Política

Combate à pandemia marca debate entre Lula e Bolsonaro

Redação DM

Publicado em 17 de outubro de 2022 às 14:44 | Atualizado há 4 anos

O ex-presidente Luiz Inácio Lula da Silva (PT) e o presidente Jair Bolsonaro (PL) se enfrentam na noite deste domingo, 16, no primeiro debate do segundo turno da eleição 2022 para o Palácio do Planalto.
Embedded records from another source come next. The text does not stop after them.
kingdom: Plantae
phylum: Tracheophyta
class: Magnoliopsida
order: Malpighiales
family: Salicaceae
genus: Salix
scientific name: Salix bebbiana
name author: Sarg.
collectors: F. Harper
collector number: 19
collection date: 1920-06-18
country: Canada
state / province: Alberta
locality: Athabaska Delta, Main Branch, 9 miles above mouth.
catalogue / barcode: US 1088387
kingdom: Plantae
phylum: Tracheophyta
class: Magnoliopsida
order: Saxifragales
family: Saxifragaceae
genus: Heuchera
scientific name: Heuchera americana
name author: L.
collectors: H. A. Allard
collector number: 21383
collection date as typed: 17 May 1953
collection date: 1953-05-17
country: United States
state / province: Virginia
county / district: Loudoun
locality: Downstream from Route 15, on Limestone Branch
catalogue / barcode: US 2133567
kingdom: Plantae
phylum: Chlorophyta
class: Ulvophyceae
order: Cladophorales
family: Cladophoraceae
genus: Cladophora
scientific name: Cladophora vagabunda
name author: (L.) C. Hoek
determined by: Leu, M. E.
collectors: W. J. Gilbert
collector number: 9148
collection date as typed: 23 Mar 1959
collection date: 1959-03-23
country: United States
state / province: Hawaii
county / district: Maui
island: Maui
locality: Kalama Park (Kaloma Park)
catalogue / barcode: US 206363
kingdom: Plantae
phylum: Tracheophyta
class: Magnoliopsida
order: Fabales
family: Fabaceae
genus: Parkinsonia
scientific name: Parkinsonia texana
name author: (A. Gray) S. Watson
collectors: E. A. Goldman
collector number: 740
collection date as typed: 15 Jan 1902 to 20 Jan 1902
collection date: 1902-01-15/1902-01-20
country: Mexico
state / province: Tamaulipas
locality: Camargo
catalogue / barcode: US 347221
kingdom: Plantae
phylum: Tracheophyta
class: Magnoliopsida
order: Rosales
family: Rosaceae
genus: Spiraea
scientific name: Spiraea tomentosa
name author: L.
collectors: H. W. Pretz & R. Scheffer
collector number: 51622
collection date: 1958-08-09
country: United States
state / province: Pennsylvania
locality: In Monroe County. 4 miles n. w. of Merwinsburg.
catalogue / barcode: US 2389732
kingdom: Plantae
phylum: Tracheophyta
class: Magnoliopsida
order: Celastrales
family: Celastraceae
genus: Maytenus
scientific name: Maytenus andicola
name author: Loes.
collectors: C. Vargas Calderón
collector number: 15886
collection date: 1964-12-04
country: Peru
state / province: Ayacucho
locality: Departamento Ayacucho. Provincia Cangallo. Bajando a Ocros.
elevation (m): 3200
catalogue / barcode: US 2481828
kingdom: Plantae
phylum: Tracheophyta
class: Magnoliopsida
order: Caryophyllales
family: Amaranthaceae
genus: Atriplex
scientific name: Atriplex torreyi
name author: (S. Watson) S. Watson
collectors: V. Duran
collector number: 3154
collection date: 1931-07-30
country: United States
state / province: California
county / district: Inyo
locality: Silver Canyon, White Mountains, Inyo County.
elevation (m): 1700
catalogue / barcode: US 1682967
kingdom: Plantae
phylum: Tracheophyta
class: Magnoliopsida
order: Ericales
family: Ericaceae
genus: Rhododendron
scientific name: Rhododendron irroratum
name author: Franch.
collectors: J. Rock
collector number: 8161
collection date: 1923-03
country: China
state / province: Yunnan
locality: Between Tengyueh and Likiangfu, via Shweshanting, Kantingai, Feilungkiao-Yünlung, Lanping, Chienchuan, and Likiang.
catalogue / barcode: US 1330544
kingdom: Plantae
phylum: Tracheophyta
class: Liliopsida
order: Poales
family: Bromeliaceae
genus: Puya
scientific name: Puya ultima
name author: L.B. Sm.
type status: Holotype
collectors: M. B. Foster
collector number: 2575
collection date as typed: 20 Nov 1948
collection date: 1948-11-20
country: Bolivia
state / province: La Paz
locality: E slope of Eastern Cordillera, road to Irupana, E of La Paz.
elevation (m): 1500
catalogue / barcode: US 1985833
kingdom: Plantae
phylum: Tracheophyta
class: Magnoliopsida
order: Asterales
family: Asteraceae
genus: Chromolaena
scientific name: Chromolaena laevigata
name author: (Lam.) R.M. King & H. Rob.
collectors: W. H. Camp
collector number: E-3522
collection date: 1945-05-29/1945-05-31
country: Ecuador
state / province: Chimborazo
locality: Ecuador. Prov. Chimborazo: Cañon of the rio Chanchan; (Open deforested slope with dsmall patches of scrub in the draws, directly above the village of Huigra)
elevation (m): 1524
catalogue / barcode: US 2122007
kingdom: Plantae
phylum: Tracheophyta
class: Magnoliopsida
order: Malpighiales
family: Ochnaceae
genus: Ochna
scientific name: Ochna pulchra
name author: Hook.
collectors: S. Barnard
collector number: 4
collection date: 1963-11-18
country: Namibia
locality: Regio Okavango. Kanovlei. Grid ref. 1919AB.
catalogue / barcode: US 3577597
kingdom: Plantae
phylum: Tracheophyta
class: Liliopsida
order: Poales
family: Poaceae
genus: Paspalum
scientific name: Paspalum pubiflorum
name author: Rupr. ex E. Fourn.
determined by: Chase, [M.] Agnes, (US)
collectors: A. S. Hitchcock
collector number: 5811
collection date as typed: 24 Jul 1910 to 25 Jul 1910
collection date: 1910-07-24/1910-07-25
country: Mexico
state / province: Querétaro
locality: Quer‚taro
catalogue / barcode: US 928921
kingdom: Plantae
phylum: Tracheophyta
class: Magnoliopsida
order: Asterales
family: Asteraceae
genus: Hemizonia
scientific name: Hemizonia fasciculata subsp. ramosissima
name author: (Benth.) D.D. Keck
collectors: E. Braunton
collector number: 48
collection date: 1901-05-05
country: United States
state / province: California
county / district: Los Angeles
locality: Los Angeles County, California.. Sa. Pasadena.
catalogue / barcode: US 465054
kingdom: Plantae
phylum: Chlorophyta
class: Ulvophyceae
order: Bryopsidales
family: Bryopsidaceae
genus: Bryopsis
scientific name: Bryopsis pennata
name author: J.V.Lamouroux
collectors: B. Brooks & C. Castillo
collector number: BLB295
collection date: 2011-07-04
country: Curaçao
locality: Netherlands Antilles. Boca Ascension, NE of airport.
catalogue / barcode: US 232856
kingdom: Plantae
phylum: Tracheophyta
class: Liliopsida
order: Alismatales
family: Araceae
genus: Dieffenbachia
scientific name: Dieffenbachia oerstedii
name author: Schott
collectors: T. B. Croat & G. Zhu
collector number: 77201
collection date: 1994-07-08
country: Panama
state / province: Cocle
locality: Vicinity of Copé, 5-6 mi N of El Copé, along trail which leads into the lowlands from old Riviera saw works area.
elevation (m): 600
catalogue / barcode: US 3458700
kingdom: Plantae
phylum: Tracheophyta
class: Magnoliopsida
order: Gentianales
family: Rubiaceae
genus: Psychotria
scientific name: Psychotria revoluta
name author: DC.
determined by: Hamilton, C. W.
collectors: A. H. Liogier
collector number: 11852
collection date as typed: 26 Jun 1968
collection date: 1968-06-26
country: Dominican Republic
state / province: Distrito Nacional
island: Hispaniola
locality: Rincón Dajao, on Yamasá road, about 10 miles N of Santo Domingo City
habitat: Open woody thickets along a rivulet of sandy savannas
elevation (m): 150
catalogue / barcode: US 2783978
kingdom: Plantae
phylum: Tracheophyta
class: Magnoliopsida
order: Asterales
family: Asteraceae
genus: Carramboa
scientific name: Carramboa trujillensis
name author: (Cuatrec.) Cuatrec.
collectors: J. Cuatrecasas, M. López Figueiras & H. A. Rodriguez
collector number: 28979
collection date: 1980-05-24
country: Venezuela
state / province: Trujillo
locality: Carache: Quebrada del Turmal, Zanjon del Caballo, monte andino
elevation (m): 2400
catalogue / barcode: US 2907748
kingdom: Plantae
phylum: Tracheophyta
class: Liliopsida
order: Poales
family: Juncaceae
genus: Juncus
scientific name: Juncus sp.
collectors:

O encontro ocorreu sob forte tensão entre os dois candidatos e as equipes de campanha em meio à “guerra suja” com a troca de ataques pessoais em detrimento do debate de propostas, como mostrou o Estadão.

No primeiro bloco do debate, Lula expôs a gestão de Bolsonaro na pandemia; já o presidente focou no Nordeste, tentando relacionar o petista com criminosos.

O debate foi promovido pela Band TV em parceria com pool de veículos de comunicação formado pela TV Cultura, UOL, Folha de S. Paulo e demais veículos do Grupo Bandeirantes.

O presidente Jair Bolsonaro e o ex-presidente Luiz Inácio Lula da Silva acusaram um ao outro de terem supostas amizades com criminosos.

Em nova pergunta, Bolsonaro alegou que existiria um elo entre o PT e o Primeiro Comando da Capital (PCC). O chefe do Executivo criticou o candidato a vice de Lula, o ex-governador de São Paulo Geraldo Alckmin (PSB), por não autorizar transferência de Marco Willians Herbas Camacho, também conhecido como Marcola, chefe da maior facção criminosa do País, a um presídio federal.

Lula rebateu colando Bolsonaro à milícia. “Quem tem relação com miliciano não sou eu, ele sabe quem tem”, disse. O petista argumentou que construiu presídios de segurança máxima em seu governo. “Se o Alckmin não quis transferir, é porque ele tinha razão”, disse.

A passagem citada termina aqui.